Un manque de rigueur qui alimente les théories du complot
Cette situation pose plusieurs problèmes majeurs. Pour commencer, les chercheurs souhaitant mener des études rigoureuses sur l’efficacité de cette molécule, notamment en Amérique du Sud, peinent à recruter des participants « vierges » de prise d’ivermectine. C’est notamment le cas du Dr Carlos Chaccour, qui fait des recherches sur cette substance pour sa capacité à contrôler les maladies tropicales depuis plus de 15 ans.
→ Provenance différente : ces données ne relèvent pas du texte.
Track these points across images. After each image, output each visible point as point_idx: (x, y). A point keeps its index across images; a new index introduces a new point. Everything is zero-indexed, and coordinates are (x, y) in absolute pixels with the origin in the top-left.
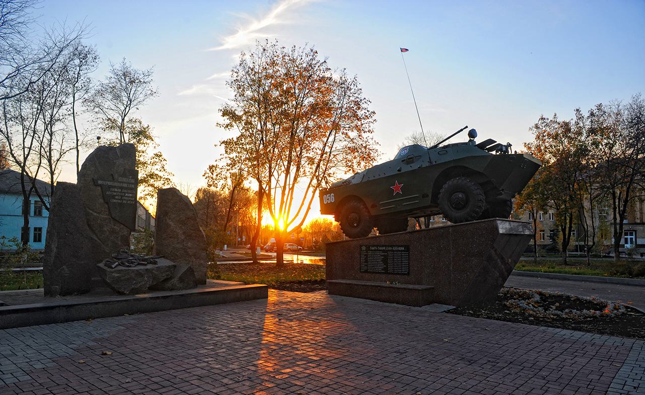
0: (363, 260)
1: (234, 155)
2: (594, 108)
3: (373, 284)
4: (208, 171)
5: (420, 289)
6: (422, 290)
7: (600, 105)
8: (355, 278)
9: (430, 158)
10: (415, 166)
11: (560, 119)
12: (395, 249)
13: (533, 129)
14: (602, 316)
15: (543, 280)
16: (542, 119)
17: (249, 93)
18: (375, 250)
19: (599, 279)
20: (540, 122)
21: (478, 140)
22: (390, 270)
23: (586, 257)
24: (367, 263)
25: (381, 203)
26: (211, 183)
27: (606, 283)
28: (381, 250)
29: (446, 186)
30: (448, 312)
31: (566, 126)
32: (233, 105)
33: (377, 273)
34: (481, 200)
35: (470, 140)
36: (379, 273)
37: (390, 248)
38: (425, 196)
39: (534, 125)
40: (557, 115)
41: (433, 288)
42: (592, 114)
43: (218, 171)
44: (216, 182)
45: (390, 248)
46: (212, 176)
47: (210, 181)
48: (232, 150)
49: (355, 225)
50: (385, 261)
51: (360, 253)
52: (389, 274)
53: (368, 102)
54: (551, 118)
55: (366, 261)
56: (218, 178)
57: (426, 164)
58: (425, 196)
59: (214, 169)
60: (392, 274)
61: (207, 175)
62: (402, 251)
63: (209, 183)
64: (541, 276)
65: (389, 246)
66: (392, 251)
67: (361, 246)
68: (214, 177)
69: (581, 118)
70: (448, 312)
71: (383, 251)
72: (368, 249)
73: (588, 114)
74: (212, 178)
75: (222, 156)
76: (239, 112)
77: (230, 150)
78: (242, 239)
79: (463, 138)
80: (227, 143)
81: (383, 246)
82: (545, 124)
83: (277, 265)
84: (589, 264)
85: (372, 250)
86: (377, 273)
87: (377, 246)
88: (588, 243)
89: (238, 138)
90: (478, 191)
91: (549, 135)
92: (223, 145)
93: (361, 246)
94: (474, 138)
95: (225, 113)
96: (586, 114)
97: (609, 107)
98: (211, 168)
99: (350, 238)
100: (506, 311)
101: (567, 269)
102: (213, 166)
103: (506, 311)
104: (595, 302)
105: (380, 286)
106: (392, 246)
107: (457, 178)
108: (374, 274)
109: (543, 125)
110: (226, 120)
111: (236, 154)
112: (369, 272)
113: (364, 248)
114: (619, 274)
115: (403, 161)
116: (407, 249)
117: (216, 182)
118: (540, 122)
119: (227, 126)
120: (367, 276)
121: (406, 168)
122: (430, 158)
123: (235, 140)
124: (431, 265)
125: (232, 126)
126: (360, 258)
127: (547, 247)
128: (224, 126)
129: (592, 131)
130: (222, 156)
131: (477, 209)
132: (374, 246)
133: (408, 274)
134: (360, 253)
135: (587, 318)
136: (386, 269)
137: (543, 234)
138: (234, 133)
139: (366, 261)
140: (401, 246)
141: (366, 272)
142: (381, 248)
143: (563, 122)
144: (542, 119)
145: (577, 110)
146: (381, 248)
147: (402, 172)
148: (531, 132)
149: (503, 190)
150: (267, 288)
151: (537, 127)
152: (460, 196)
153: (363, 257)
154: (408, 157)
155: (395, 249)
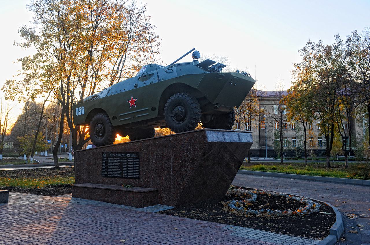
0: (104, 165)
1: (30, 72)
2: (351, 34)
3: (106, 188)
4: (6, 85)
5: (142, 191)
6: (144, 193)
7: (356, 32)
8: (98, 183)
9: (158, 75)
10: (148, 82)
11: (325, 44)
12: (128, 155)
13: (302, 51)
14: (292, 215)
15: (294, 181)
16: (309, 42)
17: (47, 17)
18: (113, 157)
19: (339, 180)
20: (308, 45)
21: (200, 61)
22: (125, 175)
23: (344, 160)
24: (107, 168)
25: (120, 115)
26: (9, 96)
27: (345, 183)
28: (117, 157)
29: (170, 100)
30: (165, 212)
31: (328, 51)
32: (29, 26)
33: (114, 177)
34: (196, 113)
35: (194, 61)
36: (116, 177)
37: (125, 155)
38: (153, 109)
39: (302, 48)
40: (322, 40)
41: (157, 191)
42: (349, 40)
43: (16, 85)
44: (13, 95)
45: (125, 155)
46: (10, 90)
47: (7, 94)
48: (29, 67)
49: (101, 134)
50: (121, 167)
51: (102, 159)
52: (124, 178)
53: (154, 27)
54: (317, 42)
55: (107, 167)
56: (15, 92)
57: (156, 81)
58: (153, 109)
59: (12, 84)
60: (126, 178)
61: (4, 89)
62: (134, 158)
63: (6, 96)
64: (294, 178)
65: (124, 153)
66: (126, 157)
67: (103, 153)
68: (12, 91)
69: (340, 42)
70: (165, 212)
71: (120, 158)
72: (108, 157)
73: (346, 40)
74: (10, 92)
75: (19, 72)
76: (38, 33)
77: (26, 66)
78: (64, 146)
79: (189, 59)
80: (25, 61)
81: (120, 153)
82: (312, 47)
83: (74, 170)
84: (347, 167)
85: (111, 157)
86: (114, 177)
87: (115, 153)
88: (346, 148)
89: (34, 57)
90: (194, 105)
91: (315, 57)
92: (20, 63)
93: (103, 153)
94: (198, 58)
95: (24, 33)
96: (344, 39)
97: (366, 33)
98: (8, 83)
99: (96, 146)
100: (214, 211)
101: (330, 171)
102: (10, 81)
103: (214, 211)
104: (301, 202)
105: (111, 189)
106: (126, 153)
107: (178, 94)
108: (113, 179)
109: (311, 48)
110: (24, 40)
111: (32, 71)
112: (109, 177)
113: (105, 155)
114: (357, 176)
115: (139, 78)
116: (138, 156)
117: (13, 95)
118: (308, 45)
119: (25, 45)
120: (107, 180)
121: (141, 84)
122: (158, 75)
123: (32, 58)
124: (156, 170)
125: (28, 45)
126: (102, 164)
127: (322, 152)
128: (22, 45)
129: (349, 54)
130: (19, 72)
131: (193, 121)
132: (112, 153)
133: (139, 178)
134: (102, 159)
135: (279, 217)
136: (121, 174)
137: (295, 141)
138: (32, 50)
139: (107, 167)
140: (134, 153)
141: (106, 176)
142: (118, 155)
143: (328, 46)
144: (309, 42)
145: (337, 36)
146: (118, 155)
147: (138, 87)
148: (300, 54)
149: (217, 104)
150: (7, 192)
151: (305, 50)
152: (180, 109)
153: (104, 163)
154: (143, 75)
155: (128, 155)
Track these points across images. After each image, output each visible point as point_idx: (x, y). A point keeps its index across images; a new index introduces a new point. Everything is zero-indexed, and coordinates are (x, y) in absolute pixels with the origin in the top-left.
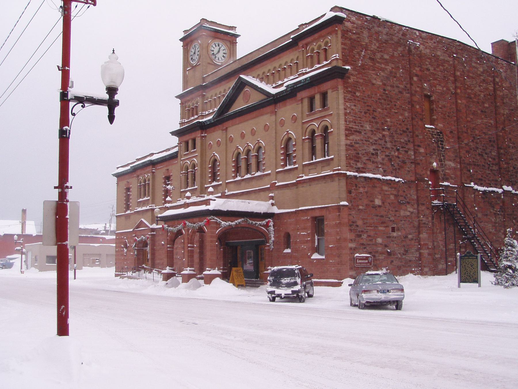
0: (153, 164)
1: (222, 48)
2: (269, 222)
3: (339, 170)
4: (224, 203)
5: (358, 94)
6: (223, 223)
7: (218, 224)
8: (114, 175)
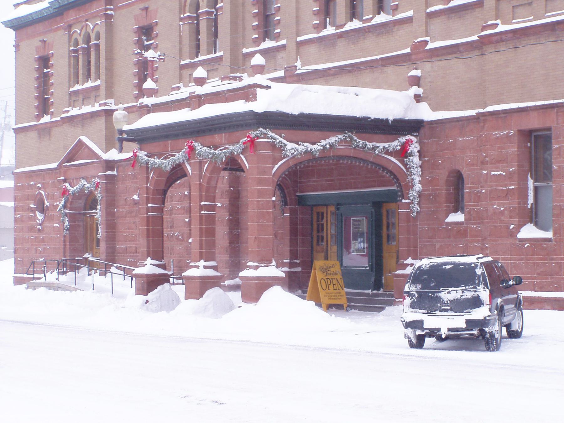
2: (408, 142)
6: (290, 146)
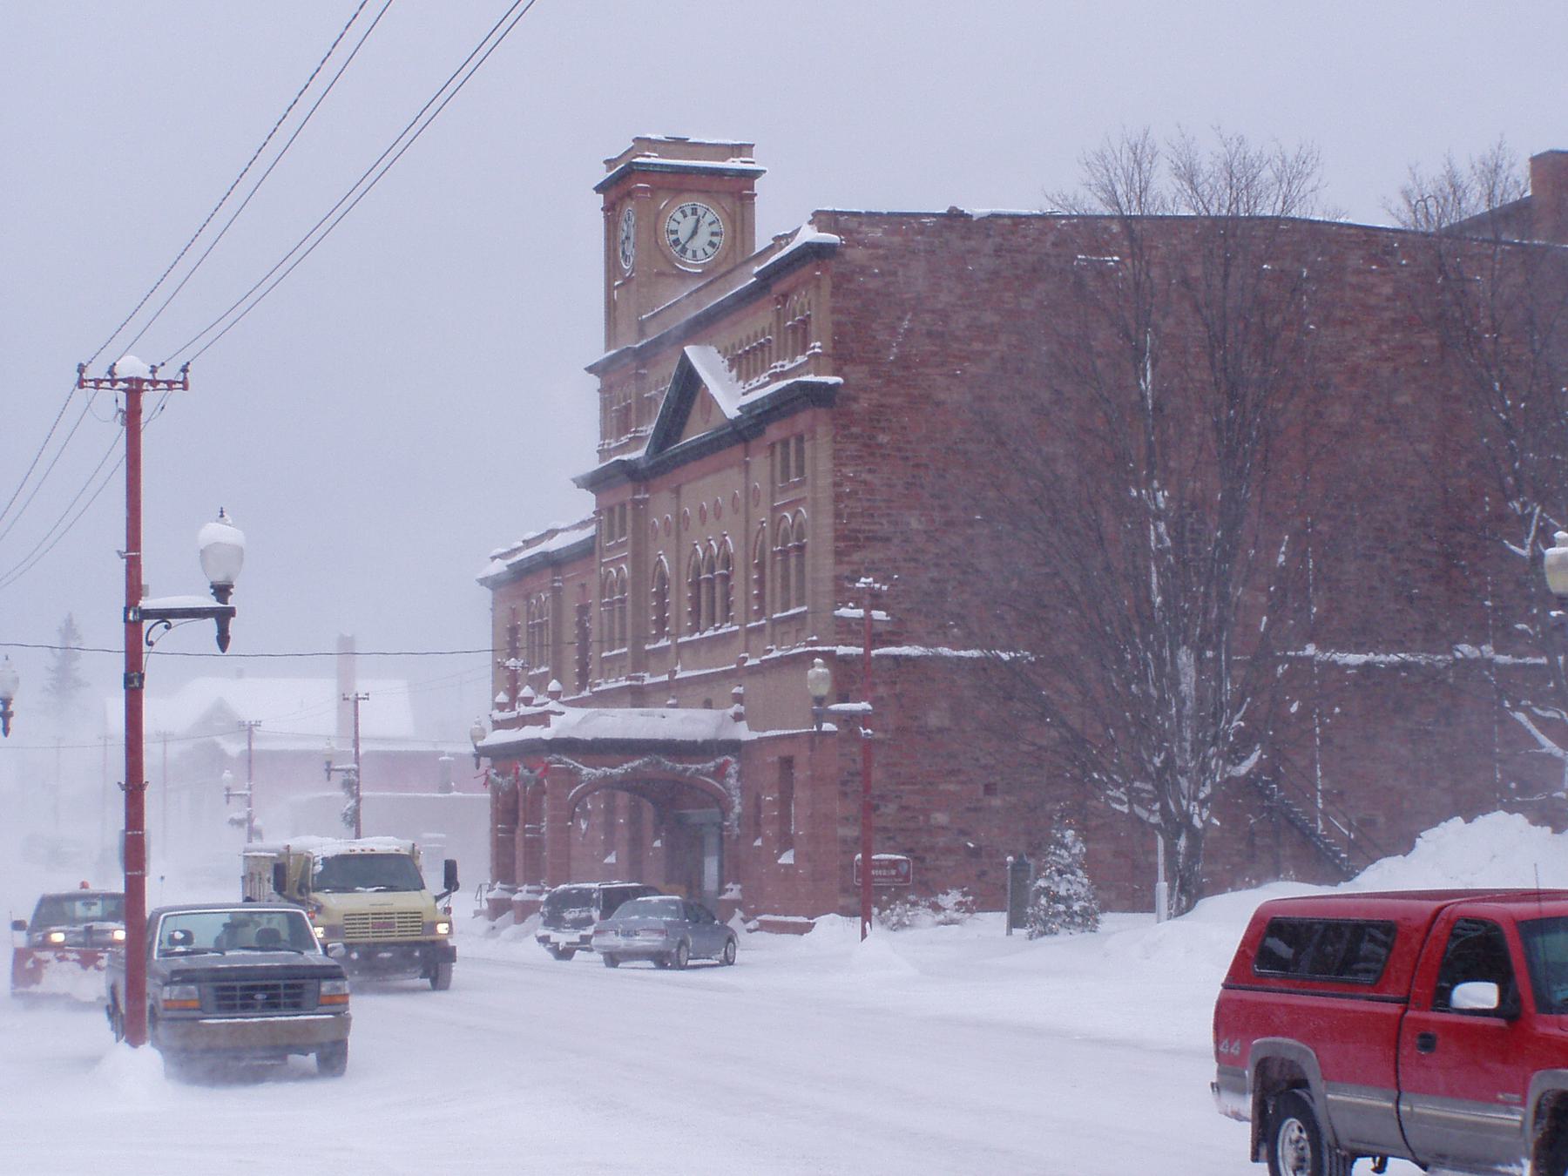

Par ailleurs, cette désinformation contribue largement à alimenter les théories du complot. En effet, le Dr Chaccour reproche aux médias d’avoir attribué la diminution des cas d’infections au Pérou à l’ivermectine plutôt qu’aux mesures de confinement mises en place. Dès lors, il était aisé pour la population d’imaginer que leur gouvernement « cachait » délibérément ce médicament miracle, peu coûteux et largement disponible — donc non rentable pour l’industrie pharmaceutique, du moins pas aussi rentable que de nouveaux traitements. Pourtant, la popularité récente de l’ivermectine a été particulièrement lucrative pour les laboratoires qui la produisent, de même que les sociétés pharmaceutiques qui fabriquent des versions génériques (car la molécule n’est plus brevetée).
Pourquoi des chercheurs ont-ils sciemment pris part à ces études douteuses ? Pour le Dr Chaccour, c’est une question de pression sociale et de prestige. Il explique au Guardian qu’en début de carrière, les chercheurs travaillent parfois jusqu’à « 120 heures par semaine pour moins que le salaire minimum ». « Plus vous publiez, plus l’article est gros, plus la revue qui le publie est reconnue, plus vous vous rapprochez d’un style de vie plus stable et de la reconnaissance des pairs », ajoute-t-il.
Aujourd’hui, l’ivermectine est toujours considérée comme un médicament miracle, et ce, malgré toutes les organisations réputées qui soulignent le manque de preuves solides de son efficacité. En Australie, le National Covid-19 Clinical Evidence Taskforce — un groupe de travail chargé d’élaborer des recommandations pour lutter contre la COVID-19 — ne recommande pas l’utilisation de ce médicament en dehors des essais contrôlés randomisés. De même, l’Organisation mondiale de la santé affirme que « les données actuelles sur l’utilisation de l’ivermectine pour traiter les patients atteints de COVID-19 ne sont pas probantes. En attendant que davantage de données soient disponibles, l’OMS recommande de n’administrer ce médicament que dans le cadre d’essais cliniques ».
Gideon Meyerowitz-Katz et les autres auteurs de l’article publié dans Nature Medicine appellent aujourd’hui à plus de rigueur et estiment qu’il est essentiel de revoir le processus d’évaluation des méta-analyses liées à la COVID-19, qui devrait notamment impliquer un examen attentif systématique des données individuelles (et anonymisées) des patients. « Nous pensons que ce qui s’est passé dans le cas de l’ivermectine justifie notre proposition : une base de preuves mal examinée a soutenu l’administration de millions de doses d’un médicament potentiellement inefficace dans le monde, et pourtant, lorsque ces preuves ont été soumises à un examen numérique très basique, elles se sont effondrées en quelques semaines », concluent-ils.